Dataset records

- - -

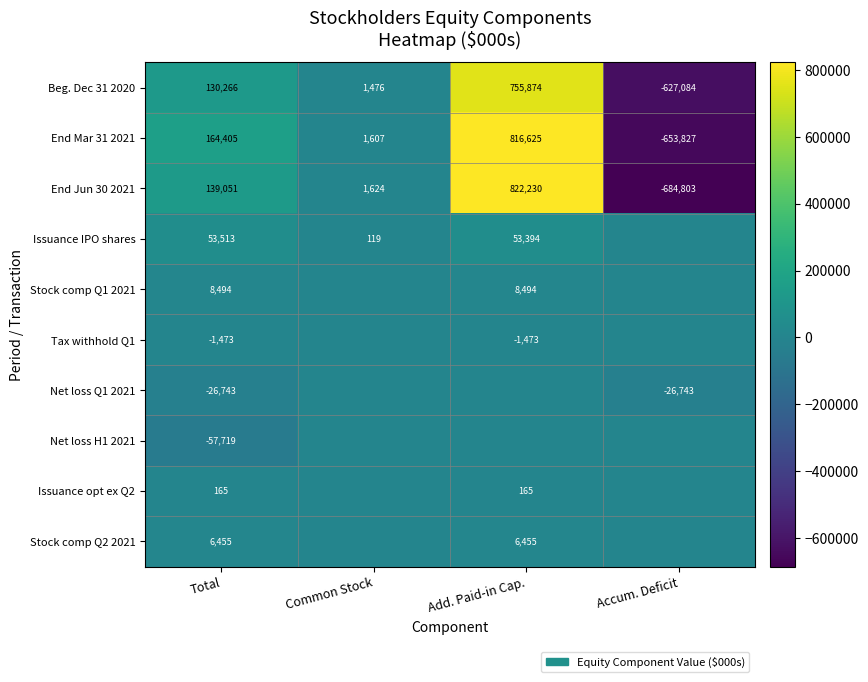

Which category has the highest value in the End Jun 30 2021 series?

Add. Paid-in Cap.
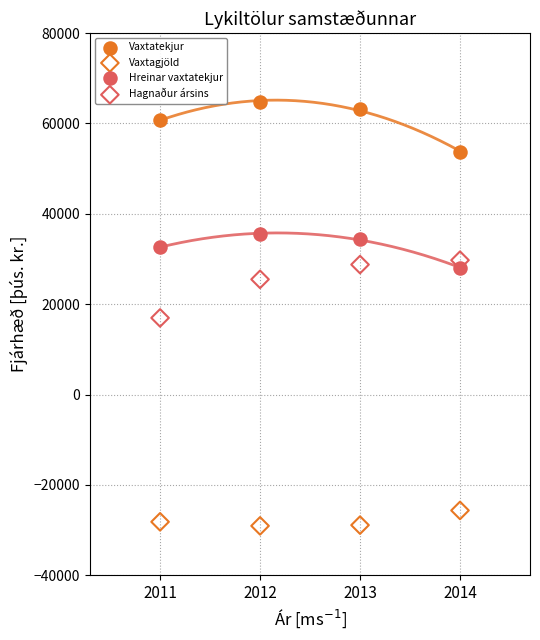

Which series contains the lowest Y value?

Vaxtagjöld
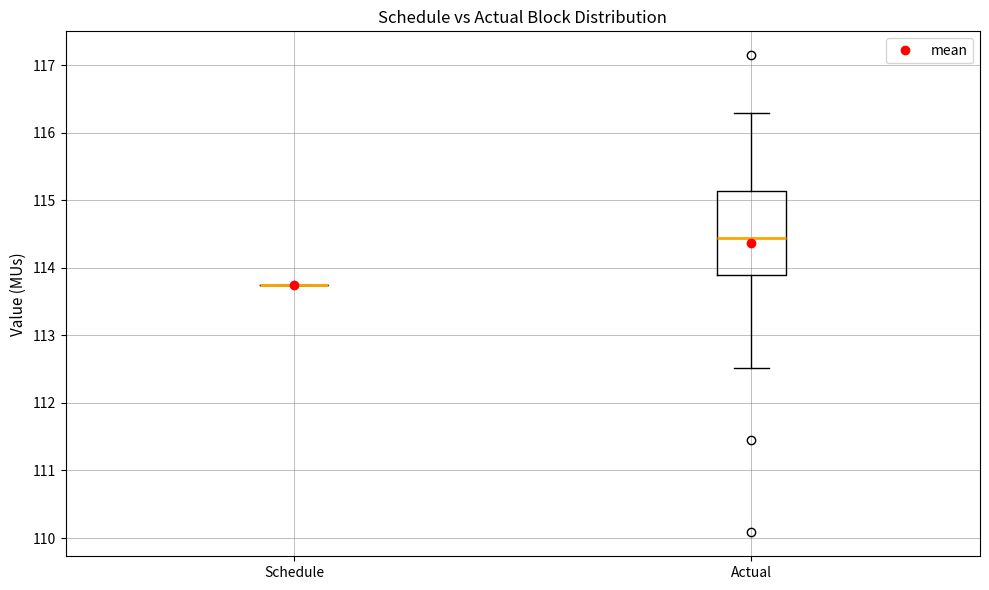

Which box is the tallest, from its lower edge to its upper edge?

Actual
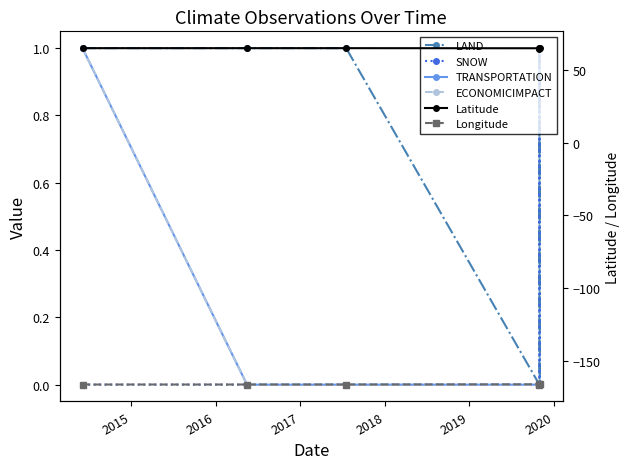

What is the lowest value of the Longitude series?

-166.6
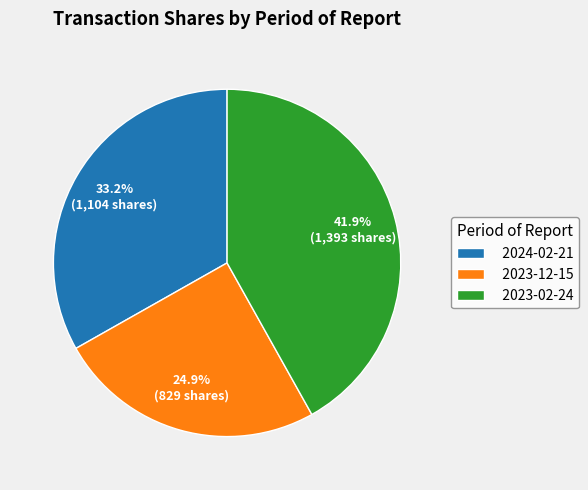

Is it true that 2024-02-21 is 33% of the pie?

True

- - -

▶ **Job**:
Rewrite the non-blank lines of the material as a Markdown table with the columns "Row" and "Text", numbering each row. Leave out the pictures.

▶ **Result of this task**:
| Row | Text |
|---|---|
| 1 | Which category has the highest value in the End Jun 30 2021 series? |
| 2 | Add. Paid-in Cap. |
| 3 | Which series contains the lowest Y value? |
| 4 | Vaxtagjöld |
| 5 | Which box is the tallest, from its lower edge to its upper edge? |
| 6 | Actual |
| 7 | What is the lowest value of the Longitude series? |
| 8 | -166.6 |
| 9 | Is it true that 2024-02-21 is 33% of the pie? |
| 10 | True |